Sem garantias, sem certezas. Um
dia de cada vez. Um cômodo de cada vez. Um acessório de cada vez. E pra
melhorar, ainda têm as palavras de segurança! "Amarelo" e
"Vermelho"! A primeira serve de alerta para quando um está se
aproximando do limite do outro. E a segunda, refere-se ao alerta de que um
chegou ao máximo do que o outro pode suportar.
Quem de nós tem coragem de
avisar? Quem de nós pergunta ao outro qual é o seu limite? Quem de nós pede ao
parceiro para gritar "pare" quando não aguentar mais uma situação e,
de forma respeitosa, mantendo as alteridades rigorosamente intactas, para
imediatamente? Sem discutir. Sem barganhar. Sem tentar impor as próprias
necessidades!
Não estou aqui discutindo os
termos ou as cláusulas do contrato formal e por escrito que ele propôs a ela,
mas sobretudo do contrato verbal, das intermináveis conversas, da abertura
total e irrestrita para falar, perguntar, refletir, esgotar as dúvidas, os
medos e as inseguranças. Isso é que é incrível, arrebatador, encantador!

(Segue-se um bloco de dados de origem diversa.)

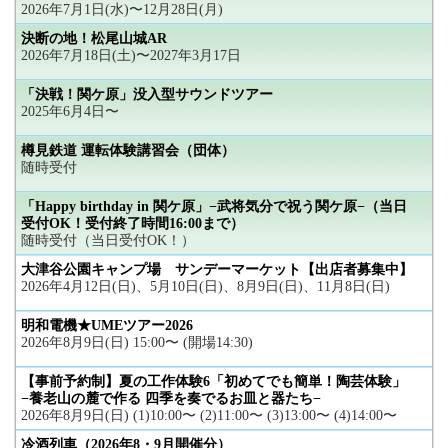
2026年7月1日(水)〜12月28日(月)
決断の地！松尾山城AR
2026年7月18日(土)〜2027年3月17日
「決戦！関ケ原」没入型サウンドツアー
2025年6月4日〜
樽見鉄道 運転体験講習会（団体）
随時受付
「Happy birthday in 関ケ原」−武将気分で祝う関ケ原−（当日
受付OK！受付終了時間16:00まで）
随時受付（当日受付OK！）
大津谷公園キャンプ場 サンデーマーケット【出店者募集中】
2026年4月12日(日)、5月10日(日)、8月9日(日)、11月8日(日)
明和電機★UMEツアー2026
2026年8月9日(日) 15:00〜 (開場14:30)
【事前予約制】夏の工作体験6「初めてでも簡単！陶芸体験」
−養老山の麓で作る 四季を奏でるお皿と器たち−
2026年8月9日(日) (1)10:00〜 (2)11:00〜 (3)13:00〜 (4)14:00〜
冷酒列車（2026年8・9月開催分）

Quem não quer conviver com alguém
que está disposto a falar do que sente, que está comprometido até o último fio
de cabelo com a sua verdade? Penso que não é o sexo ou o dinheiro ou a beleza
do personagem que conquistou o mundo. Sim, claro, tudo isso tem seu valor e,
apesar de serem questões absolutamente relativas, realmente não vejo nada de
mau em querer o belo, o bom e o prazeroso. Mas penso que o que sustenta tudo
isso na narrativa são os inúmeros tons da verdade usados tão contundentemente
na relação entre eles.
Quantas vezes temos medo de nós
mesmos, da nossa história, do nosso passado, de nossos pensamentos e
sentimentos, de nossas fraquezas? E por tudo isso, inventamos alguém que não
somos para tentar obter alguma garantia de que podemos ser amados pelo outro? E
sabe o que conseguimos? Enganos, ilusões e frustrações! Amores de mentira!
Relações pequenas, cheias de silêncios ensurdecedores, abismos e
mal-entendidos!
O que me abraçou definitivamente
na trilogia de E. L. James, a autora britânica deste best-seller, foi a coragem
de seu personagem de não se esquivar de si mesmo. De enfrentar seus próprios
demônios como consegue, quando pode, pedindo ajuda ao seu psiquiatra, aceitando
ajuda de onde veio, sem julgar, sem desmerecer.
Porque, acredito eu, foi a
sequência de suas escolhas - nem certas e nem erradas, apenas as escolhas
possíveis em cada momento de sua vida - que lhe possibilitou chegar ao encontro
de seu grande amor. Ao encontro da mulher através de quem ele pode enxergar sua
própria alma. E o que é o amor senão ser para o outro um espelho fiel de tudo
de bom e tudo de nem tão bom que existe nele e, ainda assim, continuarem
juntos?
No mais, o exercício é de
evolução diária, consistente e com o máximo de prazer que for possível! Lancem
mão de seus acessórios pessoais e façam-se pulsantes e satisfeitos!
* De E. L. James, a trilogia foi
traduzida e publicada no Brasil sob os títulos "50 tons de cinza",
"50 tons mais escuros" e "50 tons de liberdade".